MEPNet: Medical Entity-balanced Prompting Network for Brain CT Report Generation
Xiaodan Zhang, Yanzhao Shi, Junzhong Ji, Chengxin Zheng, Liangqiong Qu
TL;DR
MEPNet tackles biased learning of diverse medical entities in brain CT report generation by introducing entity-level visual embeddings and learning-status cues that are integrated into a multi-modal prompting framework for LLMs. It features a Knowledge-driven Joint Attention module that fuses explicit and implicit medical knowledge with scan features via cross attention and knowledge-masked self attention, and a Learning Status Scorer that produces status words used as prompts. The approach integrates entity embeddings, status embeddings, and scan embeddings into a structured multi-modal prompt, enabling the LLM to balance entity learning during generation. Experiments on BCT-CHR and CTRG-Brain show state-of-the-art results in both natural language and clinical evaluation metrics, demonstrating improved accuracy, completeness, and coherence in brain CT reports and illustrating potential applicability to other 3D medical reporting tasks.
Abstract
The automatic generation of brain CT reports has gained widespread attention, given its potential to assist radiologists in diagnosing cranial diseases. However, brain CT scans involve extensive medical entities, such as diverse anatomy regions and lesions, exhibiting highly inconsistent spatial patterns in 3D volumetric space. This leads to biased learning of medical entities in existing methods, resulting in repetitiveness and inaccuracy in generated reports. To this end, we propose a Medical Entity-balanced Prompting Network (MEPNet), which harnesses the large language model (LLM) to fairly interpret various entities for accurate brain CT report generation.

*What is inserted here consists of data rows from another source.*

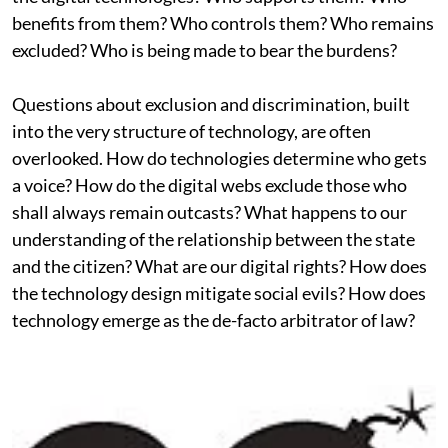
benefits from them? Who controls them? Who remains
excluded? Who is being made to bear the burdens?
Questions about exclusion and discrimination, built
into the very structure of technology, are often
overlooked. How do technologies determine who gets
a voice? How do the digital webs exclude those who
shall always remain outcasts? What happens to our
understanding of the relationship between the state
and the citizen? What are our digital rights? How does
the technology design mitigate social evils? How does
technology emerge as the de-facto arbitrator of law?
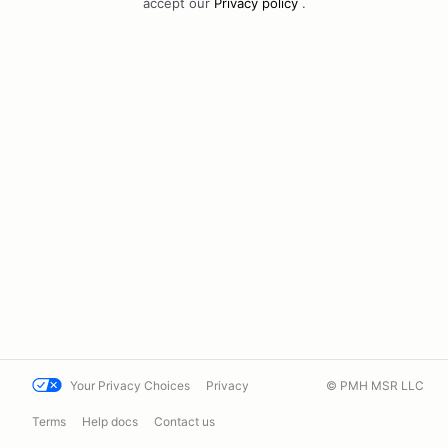
accept our
Privacy policy
.
Your Privacy Choices
Privacy
© PMH MSR LLC
Terms
Help docs
Contact us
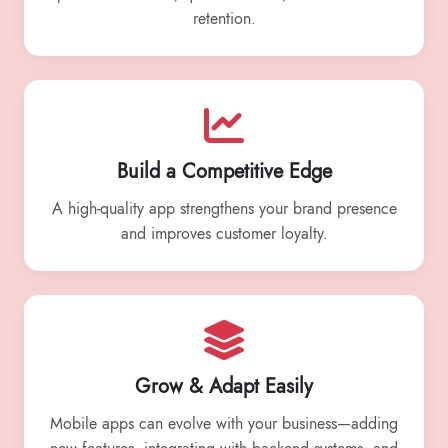
retention.
Build a Competitive Edge
A high-quality app strengthens your brand presence
and improves customer loyalty.
Grow & Adapt Easily
Mobile apps can evolve with your business—adding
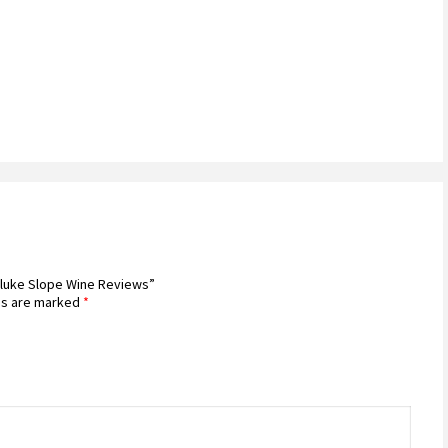
hluke Slope Wine Reviews”
ds are marked
*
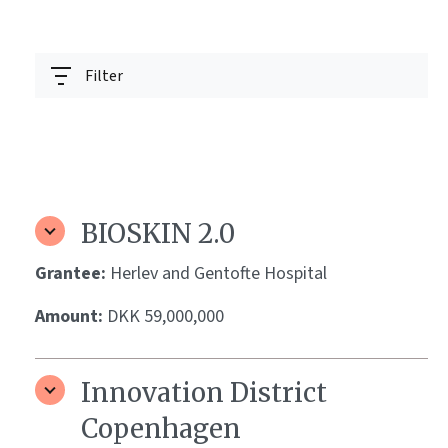
Filter
BIOSKIN 2.0
Grantee:
Herlev and Gentofte Hospital
Amount:
DKK 59,000,000
Innovation District
Copenhagen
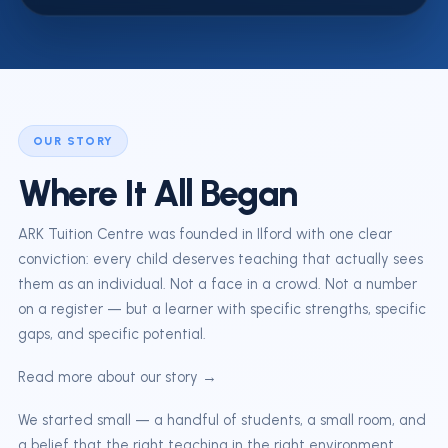
OUR STORY
Where It All Began
ARK Tuition Centre was founded in Ilford with one clear
conviction: every child deserves teaching that actually sees
them as an individual. Not a face in a crowd. Not a number
on a register — but a learner with specific strengths, specific
gaps, and specific potential.
Read more about our story →
We started small — a handful of students, a small room, and
a belief that the right teaching in the right environment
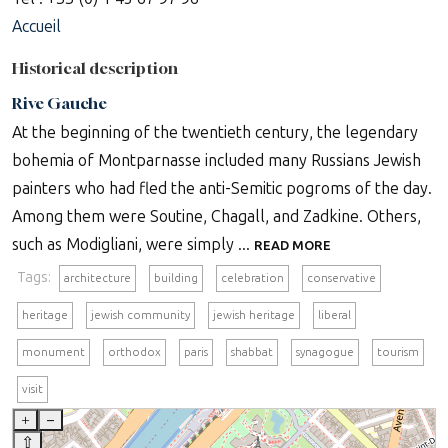
Accueil
Historical description
Rive Gauche
At the beginning of the twentieth century, the legendary
bohemia of Montparnasse included many Russians Jewish
painters who had fled the anti-Semitic pogroms of the day.
Among them were Soutine, Chagall, and Zadkine. Others,
such as Modigliani, were simply ...
READ MORE
Tags:
architecture
building
celebration
conservative
heritage
jewish community
jewish heritage
liberal
monument
orthodox
paris
shabbat
synagogue
tourism
visit
+
–
⇧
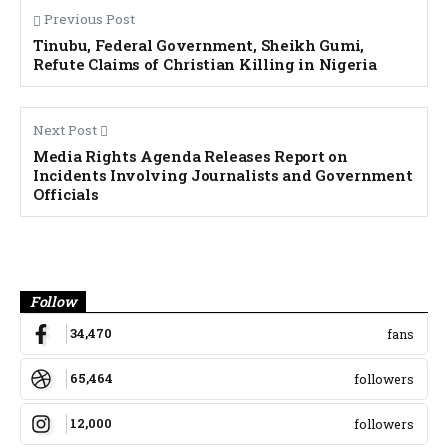
Previous Post
Tinubu, Federal Government, Sheikh Gumi,
Refute Claims of Christian Killing in Nigeria
Next Post
Media Rights Agenda Releases Report on
Incidents Involving Journalists and Government
Officials
Banner
Follow
34,470
fans
65,464
followers
12,000
followers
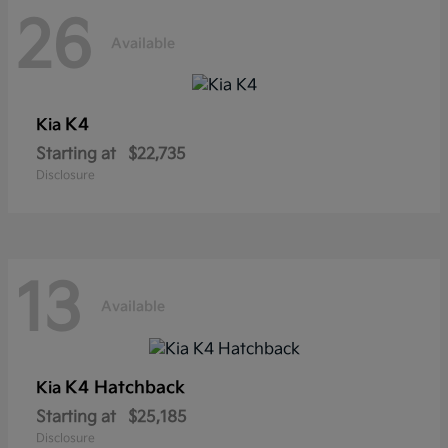
26
Available
K4
Kia
Starting at
$22,735
Disclosure
13
Available
K4 Hatchback
Kia
Starting at
$25,185
Disclosure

By introducing the visual embedding and the learning status of medical entities as enriched clues, our method prompts the LLM to balance the learning of diverse entities, thereby enhancing reports with comprehensive findings. First, to extract visual embedding of entities, we propose Knowledge-driven Joint Attention to explore and distill entity patterns using both explicit and implicit medical knowledge. Then, a Learning Status Scorer is designed to evaluate the learning of entity visual embeddings, resulting in unique learning status for individual entities. Finally, these entity visual embeddings and status are elaborately integrated into multi-modal prompts, to guide the text generation of LLM. This process allows LLM to self-adapt the learning process for biased-fitted entities, thereby covering detailed findings in generated reports. We conduct experiments on two brain CT report generation benchmarks, showing the effectiveness in clinical accuracy and text coherence.